Our favorite music video features, what else? Supermodels.

And our favorite newsletter of 2011 is the new Absinthe newsletter sent out monthly on the 15th! You can sign up right here for news about Absinthe, interesting events, book & film recommendations, and more.

We're looking forward to a great 2012 and wish you all a Happy New Year!

Wednesday, December 21, 2011

Absinthe #16 is out in the world: get your copy now!

Absinthe 16 is out and has been mailed to contributors and subscribers. It's not too late to get your copy ... you can order it (or subscribe) here.

And don't forget to sign up for our new monthly e-newsletter with news from Absinthe HQ, information about events of interest, book & film recommendations, and much more.

2012 promises to be a great year. A few things to look forward to:

1. Absinthe 17, our special issue on Bulgaria will be published this spring
2. The return of the Absinthe Festival of International Film & Writing
3. Our new book publishing imprint will debut with our first book scheduled for this fall. I can't say much about this now but here is a hint.

Wednesday, December 14, 2011

Chad Post on "Karaoke Culture" by Dubravka Ugresic

I mentioned in my post about the ALTA conference that I'd share some videos interviews I conducted while there and here we are with the first one. Chad Post, from Open Letter Books, talks about one of my favorite books from 2011, Karaoke Culture by Dubravka Ugresic.

(If your browser cuts off part of the video you can watch it here too.)

### Given task
Reproduce the part of the blog excerpt starting at "Wednesday, December 14, 2011" and ending at "by Dubravka Ugresic.", word for word. The entries that come after the blog excerpt aren't needed for anything here.

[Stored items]
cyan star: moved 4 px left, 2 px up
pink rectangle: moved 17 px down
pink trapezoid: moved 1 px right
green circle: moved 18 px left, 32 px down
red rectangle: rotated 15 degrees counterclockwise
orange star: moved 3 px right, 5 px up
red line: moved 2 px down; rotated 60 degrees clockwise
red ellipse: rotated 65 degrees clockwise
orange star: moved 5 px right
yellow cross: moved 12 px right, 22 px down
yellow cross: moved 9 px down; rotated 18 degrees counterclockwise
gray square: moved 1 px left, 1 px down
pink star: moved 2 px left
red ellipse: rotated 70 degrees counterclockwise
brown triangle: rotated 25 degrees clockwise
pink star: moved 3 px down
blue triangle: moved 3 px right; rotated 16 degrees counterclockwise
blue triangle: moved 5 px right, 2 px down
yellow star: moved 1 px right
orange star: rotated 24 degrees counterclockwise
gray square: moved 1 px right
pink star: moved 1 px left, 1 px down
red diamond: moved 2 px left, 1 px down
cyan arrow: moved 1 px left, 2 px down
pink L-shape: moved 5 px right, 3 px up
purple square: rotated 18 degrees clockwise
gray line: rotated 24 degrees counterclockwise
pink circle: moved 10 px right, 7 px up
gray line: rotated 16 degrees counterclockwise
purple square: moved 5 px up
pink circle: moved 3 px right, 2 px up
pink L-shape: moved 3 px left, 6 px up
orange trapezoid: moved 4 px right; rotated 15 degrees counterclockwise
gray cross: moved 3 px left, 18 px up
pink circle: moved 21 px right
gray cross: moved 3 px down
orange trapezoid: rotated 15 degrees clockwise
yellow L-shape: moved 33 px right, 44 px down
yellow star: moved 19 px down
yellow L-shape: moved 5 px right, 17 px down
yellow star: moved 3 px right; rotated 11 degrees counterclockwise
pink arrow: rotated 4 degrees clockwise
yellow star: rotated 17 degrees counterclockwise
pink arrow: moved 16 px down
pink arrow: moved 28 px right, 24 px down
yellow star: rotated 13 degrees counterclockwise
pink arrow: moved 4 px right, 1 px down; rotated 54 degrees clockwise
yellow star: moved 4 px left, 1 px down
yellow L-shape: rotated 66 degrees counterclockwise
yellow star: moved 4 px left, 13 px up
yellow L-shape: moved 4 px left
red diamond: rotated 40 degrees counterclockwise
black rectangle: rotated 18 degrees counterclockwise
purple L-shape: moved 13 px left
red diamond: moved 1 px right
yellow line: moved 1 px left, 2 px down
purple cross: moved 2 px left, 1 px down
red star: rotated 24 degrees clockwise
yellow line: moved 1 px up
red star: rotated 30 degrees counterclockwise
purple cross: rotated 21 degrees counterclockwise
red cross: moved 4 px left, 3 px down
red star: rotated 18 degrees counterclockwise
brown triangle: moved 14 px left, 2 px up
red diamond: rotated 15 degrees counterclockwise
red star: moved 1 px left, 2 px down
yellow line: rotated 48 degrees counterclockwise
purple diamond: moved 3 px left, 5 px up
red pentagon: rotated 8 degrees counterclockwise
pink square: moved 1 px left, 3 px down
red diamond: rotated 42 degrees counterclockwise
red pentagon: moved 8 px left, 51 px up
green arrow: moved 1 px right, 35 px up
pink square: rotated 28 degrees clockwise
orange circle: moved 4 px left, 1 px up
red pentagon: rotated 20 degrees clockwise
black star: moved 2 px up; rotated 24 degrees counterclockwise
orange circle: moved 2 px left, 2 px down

### Reply to the exercise
Wednesday, December 14, 2011

Chad Post on "Karaoke Culture" by Dubravka Ugresic

I mentioned in my post about the ALTA conference that I'd share some videos interviews I conducted while there and here we are with the first one. Chad Post, from Open Letter Books, talks about one of my favorite books from 2011, Karaoke Culture by Dubravka Ugresic.